研究課題
造血幹細胞・前駆細胞は骨髄に存在するニッチ(niche)と呼ばれる特殊な微小環境によって維持されていると考えられており,私たちはケモカインCXCL12を高発現する細網細胞(CAR細胞)が,ニッチを構成する特別な間葉系前駆細胞であることを証明した.この知見により,造血・免疫系形成に必須のCAR細胞の形成機構の解明は,免疫系形成の理解のために重要な問題となった.そこで本研究ではCAR細胞の形成を調節する分子基盤を解明するために,CAR細胞特異的な遺伝子に注目し,その役割を明らかにすることを目的として研究を行い,本年度は以下のような成果を得た.・CAR細胞の形成および機能を調節する分子機構の解明 CXCL12/GFPノックインマウスを用いてCAR細胞と,胎生期の肢芽間充織細胞や,骨芽細胞などの他の間葉系細胞での遺伝子の発現量を比較を行うに先立ち,細胞外マトリクスを除去する手法や骨芽細胞特異的細胞表面マーカーを検討すること等で骨芽細胞をより純化する方法を開発した.そして純化したCAR細胞と肢芽間充織細胞や骨芽細胞からmRNAを抽出し,マイクロアレイやRT-PCR法により発現遺伝子の比較解析を行い,CAR細胞特異的に発現する遺伝子のうちCAR細胞の形成およびニッチとしての機能に関与する可能性のある分子を複数同定した.・CAR細胞の培養による解析 CAR細胞の自己複製能や多分化能について解析するためにはシングルセルレベルでCAR細胞を培養する系の確立が重要であったがCAR細胞を蛍光細胞分離装置を用いて分離すると,従来の骨髄細胞の培養条件ではほとんど培養することができなかった.そこでCAR細胞に至適な培養条件の検討を行い,少ない頻度ながらシングルセルレベルでCAR細胞を培養する系が構築されつつある.
2: おおむね順調に進展している
おおむね申請時の研究計画に沿って研究が進行している.特にCAR細胞特異的に発現する遺伝子のうちCAR細胞の形成およびニッチとしての機能に関与する可能性のある分子を複数同定できたことで,次年度それらの分子の機能を明らかにするための研究へと順調に推移している.またシングルセルレベルでのCAR細胞の培養系が確立されつつあることで,CAR細胞の間葉系前駆細胞としての機能の解明に向けて着実に前進している.

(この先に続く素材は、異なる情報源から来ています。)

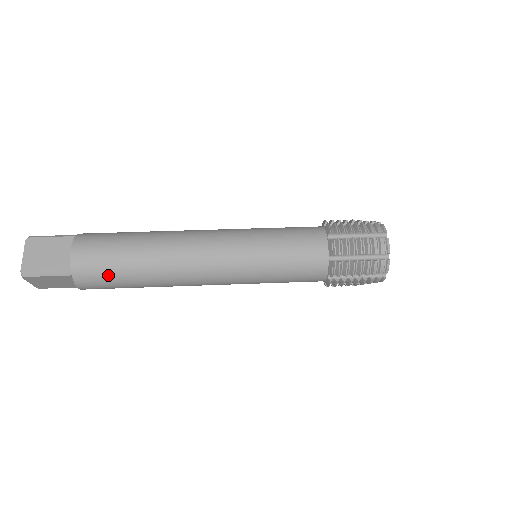
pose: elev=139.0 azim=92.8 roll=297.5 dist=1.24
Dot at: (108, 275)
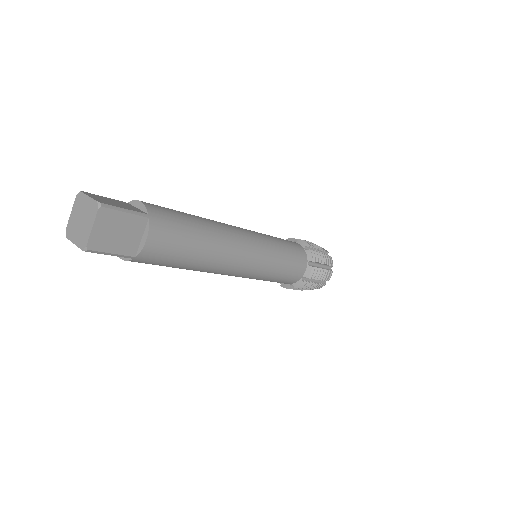
Dot at: (179, 226)
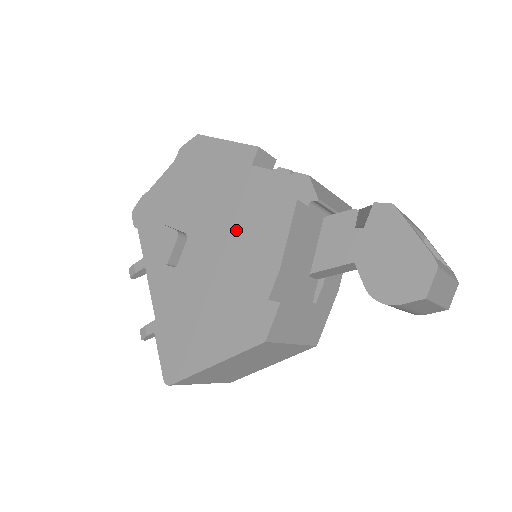
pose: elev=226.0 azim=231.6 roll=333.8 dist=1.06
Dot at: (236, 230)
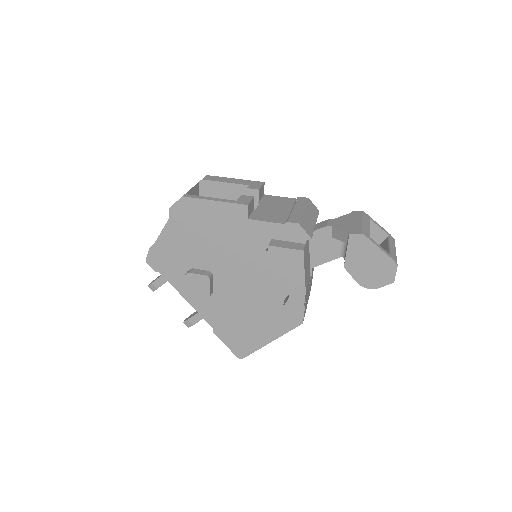
Dot at: (254, 264)
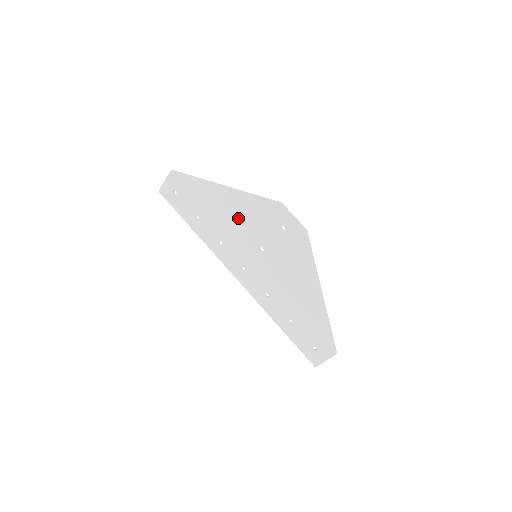
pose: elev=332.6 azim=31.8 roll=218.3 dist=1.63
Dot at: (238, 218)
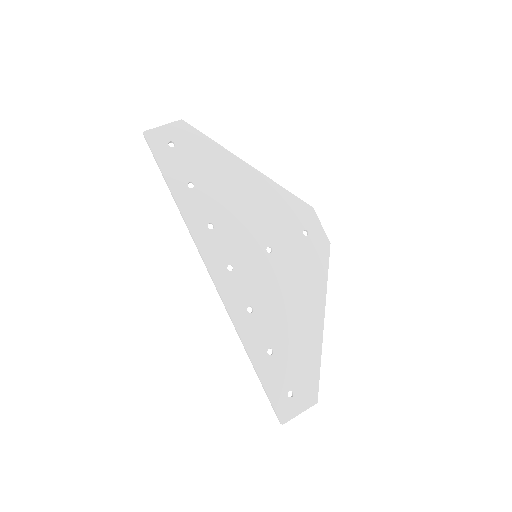
Dot at: (254, 205)
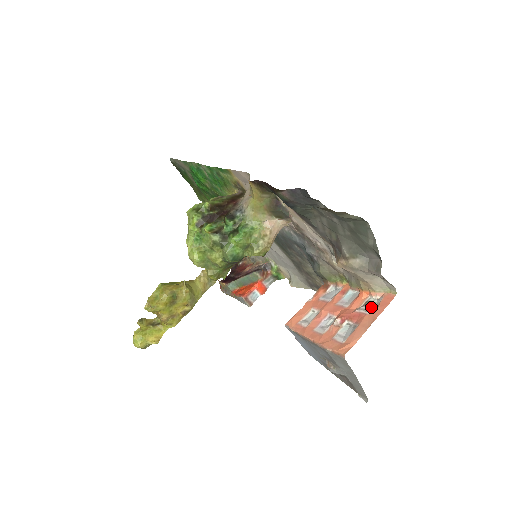
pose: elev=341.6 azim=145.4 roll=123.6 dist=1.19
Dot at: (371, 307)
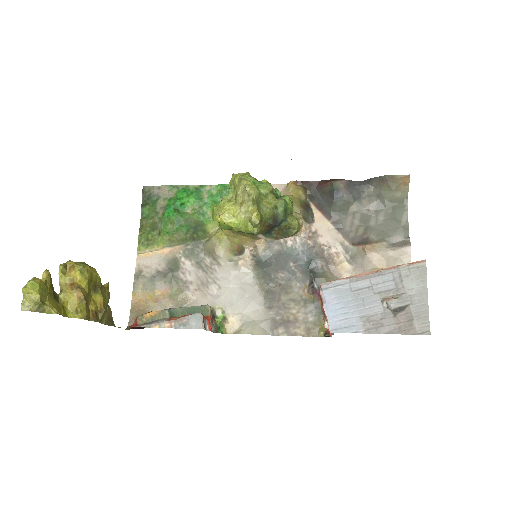
Dot at: occluded
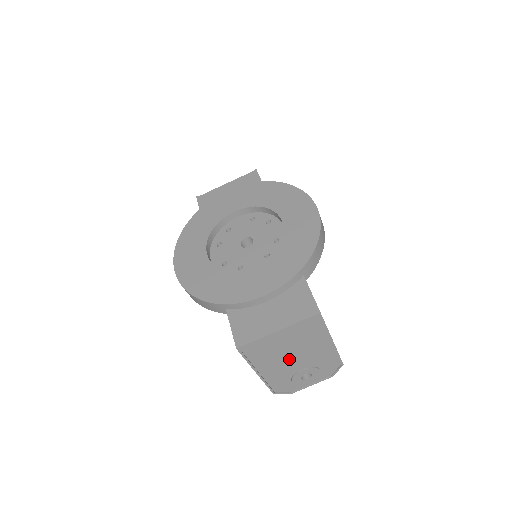
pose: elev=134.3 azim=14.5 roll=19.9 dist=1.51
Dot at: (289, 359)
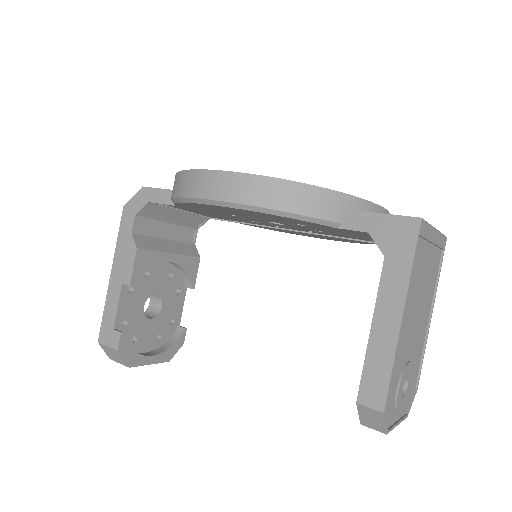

前年度に同定されたCAR細胞特異的遺伝子のうち,必須の機能が期待できる転写因子やシグナル受容体等の遺伝子については,CXCL12-GFPノックインマウス由来の胎児線維芽細胞や胎児間葉系細胞から樹立されたCXCL12を発現しない細胞株であるNIH/3T3に強制発現させ,CXCL12や骨芽細胞・脂肪細胞特異的遺伝子の発現を誘導するか否かを明らかにする.これらの遺伝子発現を誘導する遺伝子については,遺伝子欠損マウスを作製し,そのマウスのCAR細胞の形成や造血・免疫細胞のニッチとしての機能について解析する.
研究計画を遂行するため,主に実験動物の購入や,抗体やサイトカイン等の試薬,プラスチックディッシュ等の消耗品の購入に使用する. また一部研究費は,申請者が学会等に参加するために適正に使用する.
すべて 2011
すべて 雑誌論文 (2件) (うち査読あり 2件)
Trends Immunol.
巻: 32(7) ページ: 315-320
doi:10.1016/j.it.2011.03.009.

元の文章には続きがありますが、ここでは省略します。